A declining loonie may hurt the sales and profits of U.S. retailers with Canadian operations in 2015, according to a Bloomberg report.

Retailers raking in Canadian dollars in sales but report financial statements in U.S. dollars will be hardest hit, as the loonie has dropped almost 16 percent against the greenback since the start of 2014. 

The loonie fell to 79.05 U.S. cents Tuesday morning as speculation of an interest rate hike drove the U.S. dollar to multi-year highs against the euro and the yen.

Lululemon (LULU.O) has the highest exposure to Canada, with 29 percent of its sales coming from north of the border. The yogawear chain cited the low loonie as one of the factors for cutting its fourth-quarter revenue forecast to $1.77 billion-$1.78 billion from $1.78 billion-$1.80 billion.

Costco (COST.O) is the next most vulnerable, with 16 percent of its sales coming from Canada. A weakening loonie shaved 200 basis points from Costco’s first quarter sales, wrote analyst Poonam Goyal in the report.

Other U.S. retailers with significant Canadian exposure:

  • Children’s Place (PLCE.O) at 13 percent
  • American Eagle (AEO.N) at 11 percent
  • TJX (TJX.N) at 10 percent
  • Men’s Wearhouse (MW.N) at 10 percent

The surging dollar is also affecting U.S. retailers with a presence in Europe and Japan, according to Bloomberg. 

Abercrombie and Fitch (ANF.N) gets 27 percent of its sales from Europe.
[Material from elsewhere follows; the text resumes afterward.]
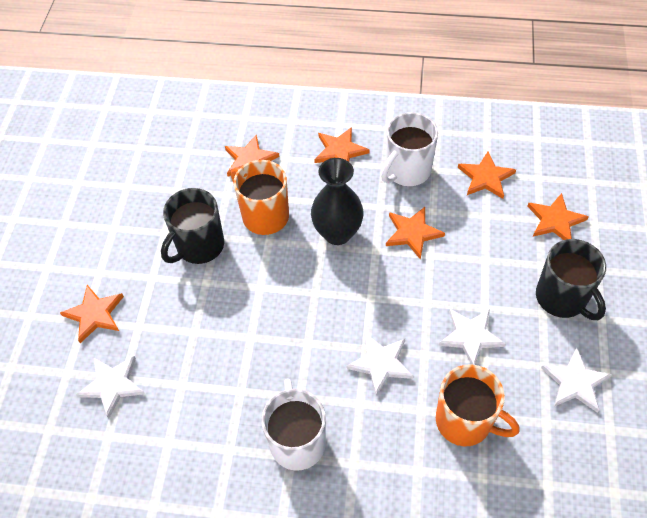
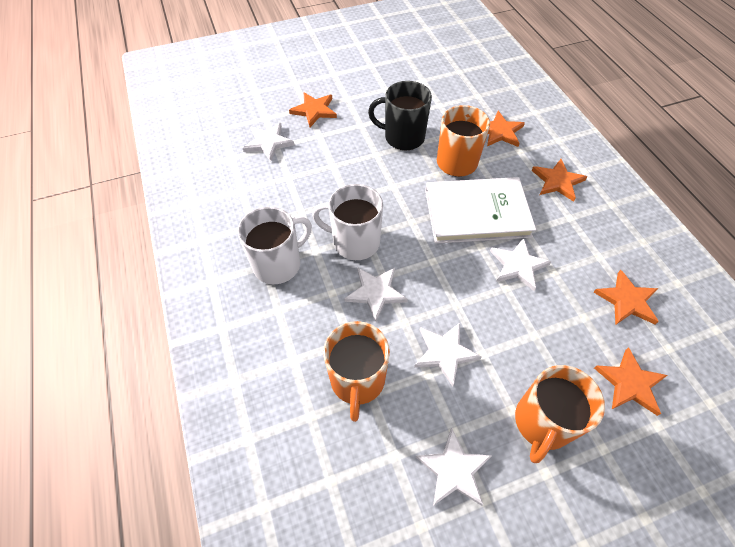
camera: 60 degrees right, 0 degrees up
(337, 233) = (477, 213): black vase -> white book
(407, 171) = (579, 235): white mug -> white mug (354, 242)
(412, 233) = (518, 265): orange star -> white star
(562, 298) = (542, 423): black mug -> orange mug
And because of this exposure, the clothing company's first quarter sales were cut by 270 basis points. 

The U.S. dollar is up about 27 percent against the euro year-over-year.
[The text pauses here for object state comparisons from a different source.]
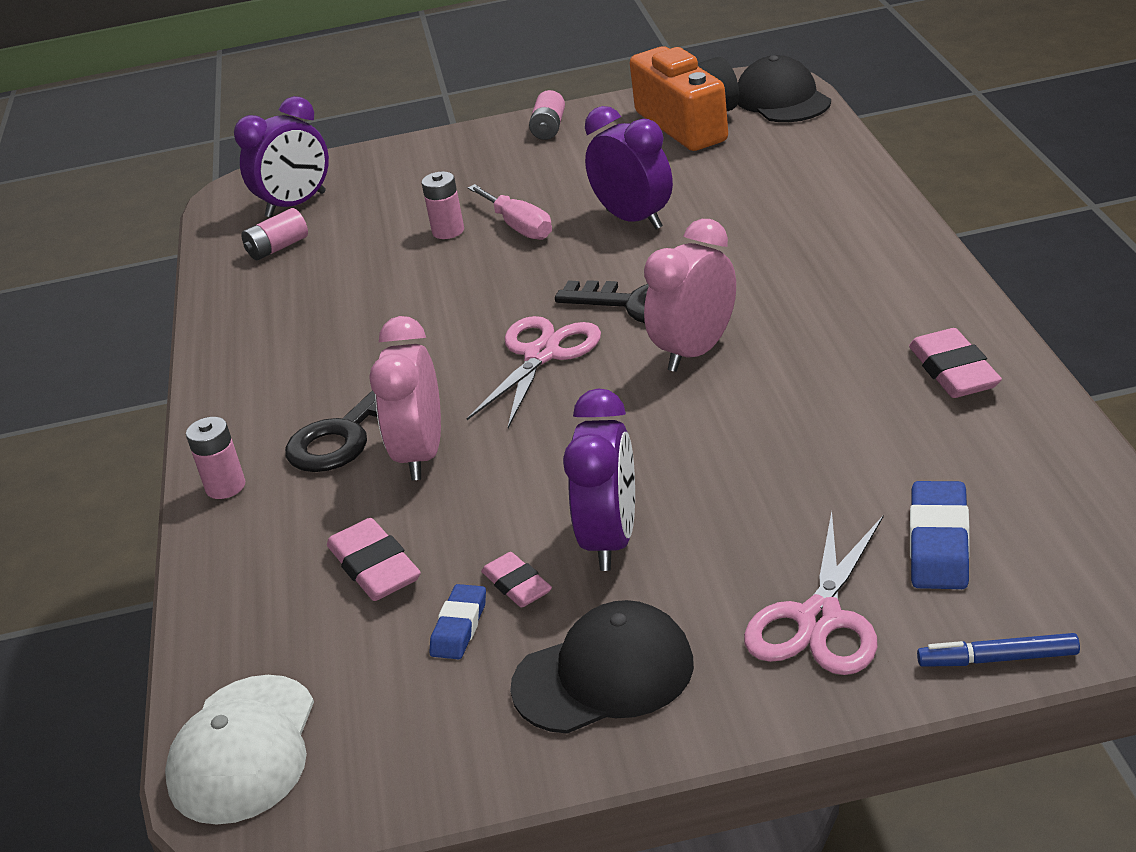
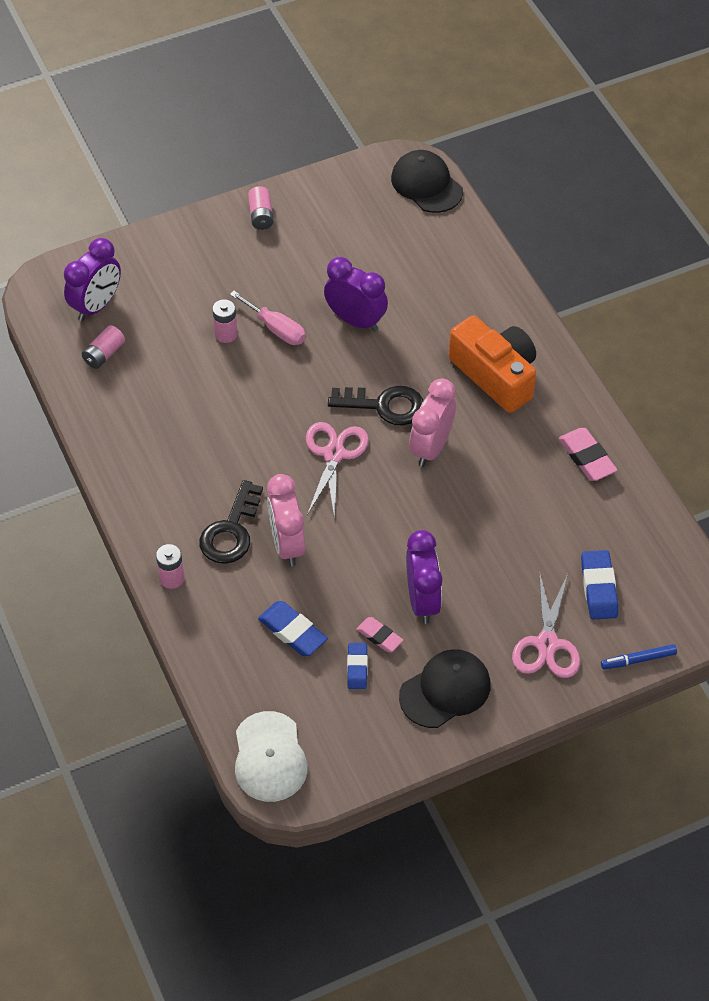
camera: 20 degrees left, 20 degrees up
(375, 567) = (292, 632): pink eraser -> blue eraser
(689, 124) = (365, 212): orange camera -> orange camera (495, 375)

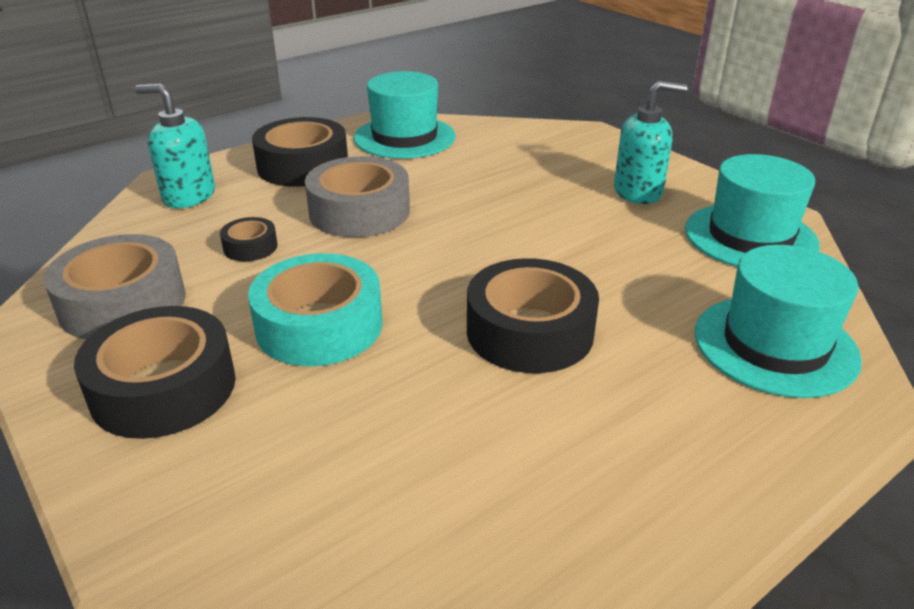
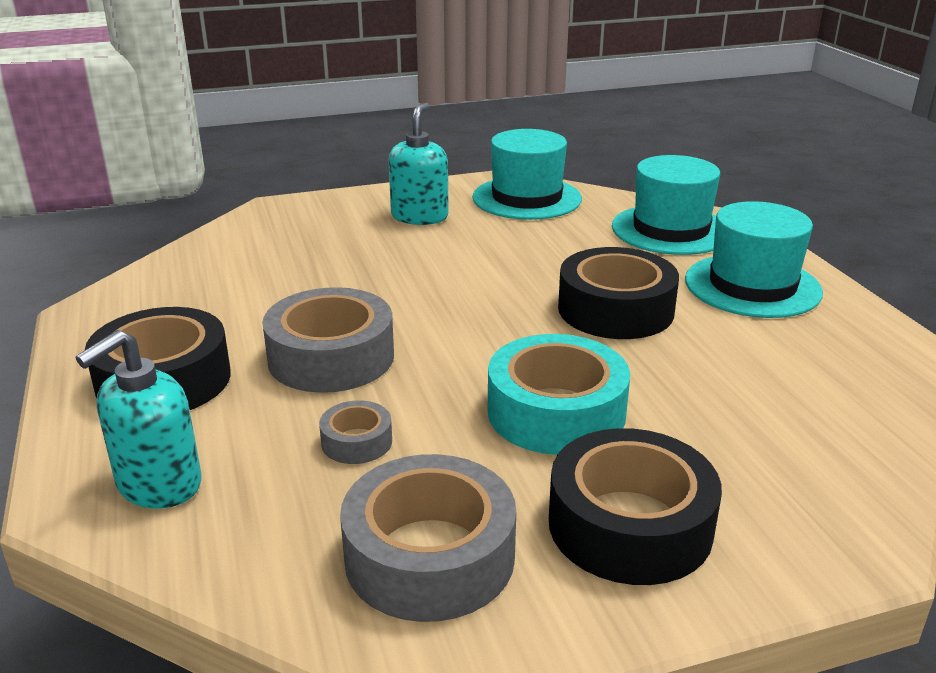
camera: 70 degrees left, 5 degrees down
(250, 247) = (356, 442): black tape -> grey tape
(404, 137) = (163, 301): turquoise hat -> turquoise hat (752, 286)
According to the report, Gap (GPS.N) is most exposed to Asia, primarily Japan. The U.S. dollar has appreciated 19 percent versus the weakening yen year-over-year. 

But retailers are not the only ones who will have to stomach the effects of a high U.S. dollar. 

Canadian consumers may face increasing prices as retailers feel the pinch of a sagging loonie in their pockets, according to a recent survey by the Retail Council of Canada. 

70 percent of the respondents said they would have to hike prices by 1 to 5 percent, while 18 percent said they would need to increase by more than 5 percent. 

One retail consultant says he isn't too worried, believing the industry will be able to roll with the punches. 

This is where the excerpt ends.